> **Task details**: Look through the entries below and return all lines including the word "down".

> **Input for this task**:
--- START ---
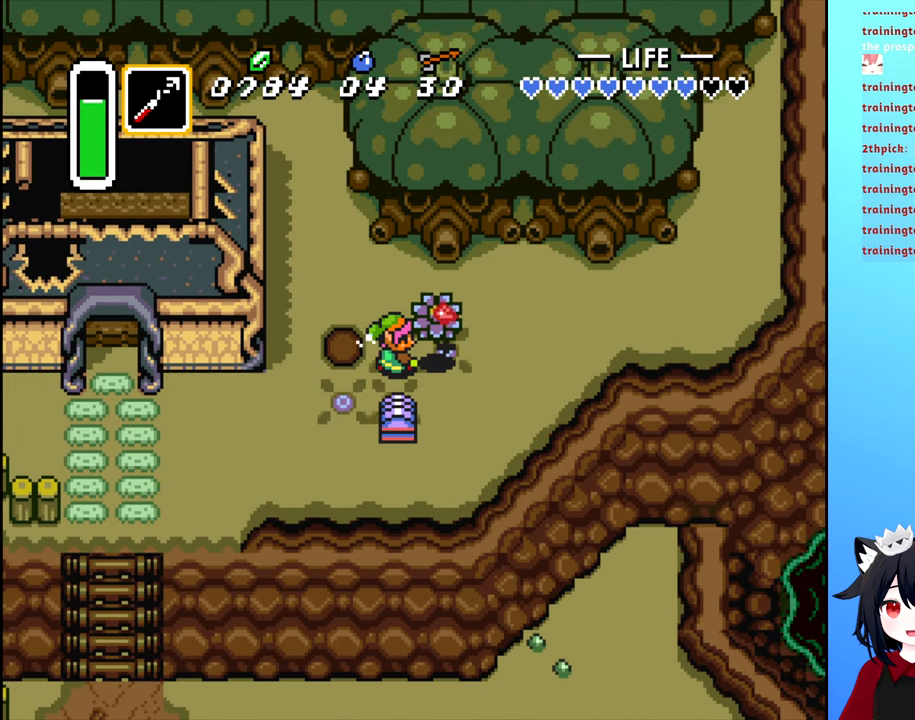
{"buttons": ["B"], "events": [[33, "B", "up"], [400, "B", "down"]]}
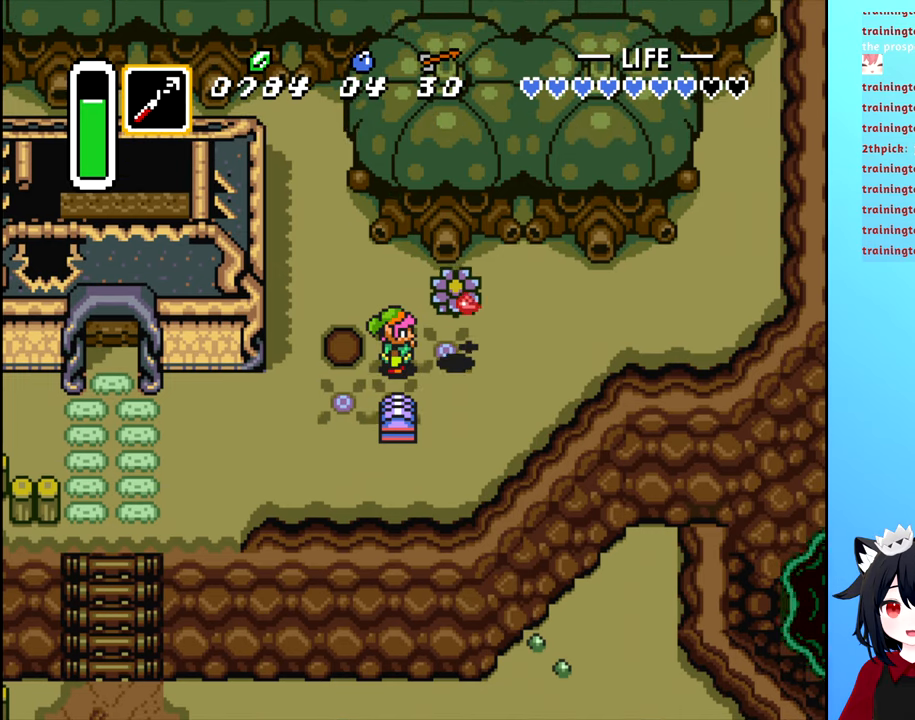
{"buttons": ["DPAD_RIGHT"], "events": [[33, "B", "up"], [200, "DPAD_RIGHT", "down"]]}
--- END ---
--- START ---
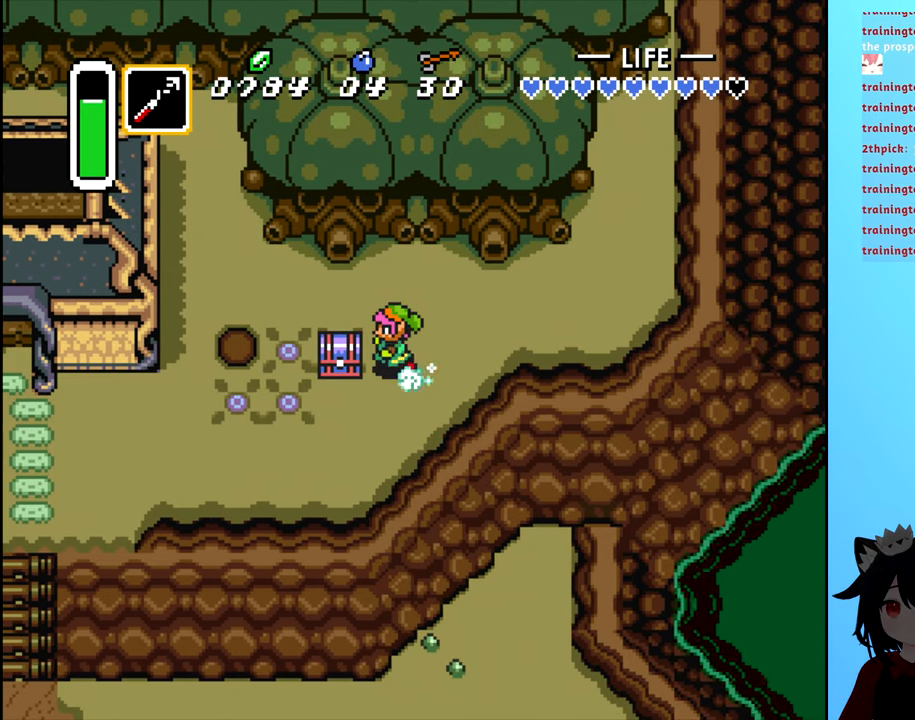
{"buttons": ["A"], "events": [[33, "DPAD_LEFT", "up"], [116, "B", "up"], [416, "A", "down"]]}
--- END ---
--- START ---
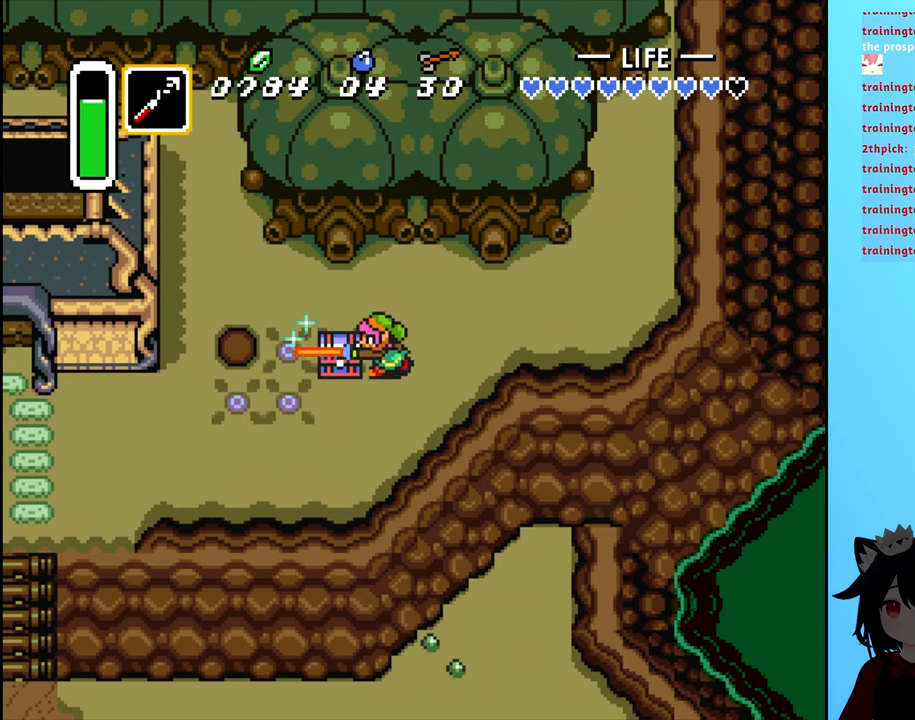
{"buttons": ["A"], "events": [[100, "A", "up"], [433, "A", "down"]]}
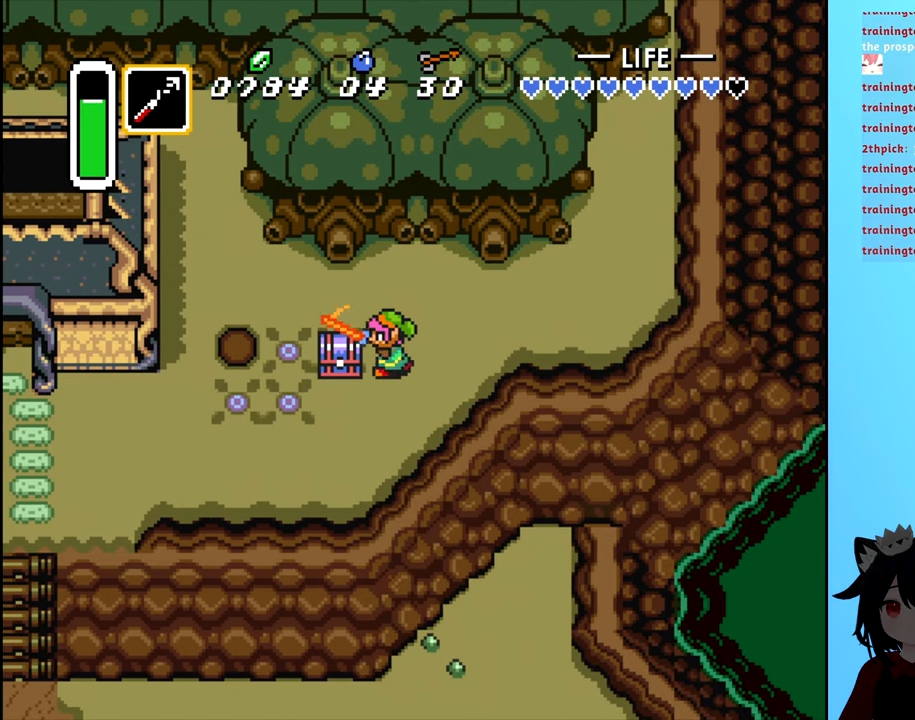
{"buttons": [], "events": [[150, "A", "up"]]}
--- END ---
> **Reply to the task**:
{"buttons": ["B"], "events": [[33, "B", "up"], [400, "B", "down"]]}
{"buttons": ["DPAD_RIGHT"], "events": [[33, "B", "up"], [200, "DPAD_RIGHT", "down"]]}
{"buttons": ["A"], "events": [[33, "DPAD_LEFT", "up"], [116, "B", "up"], [416, "A", "down"]]}
{"buttons": ["A"], "events": [[100, "A", "up"], [433, "A", "down"]]}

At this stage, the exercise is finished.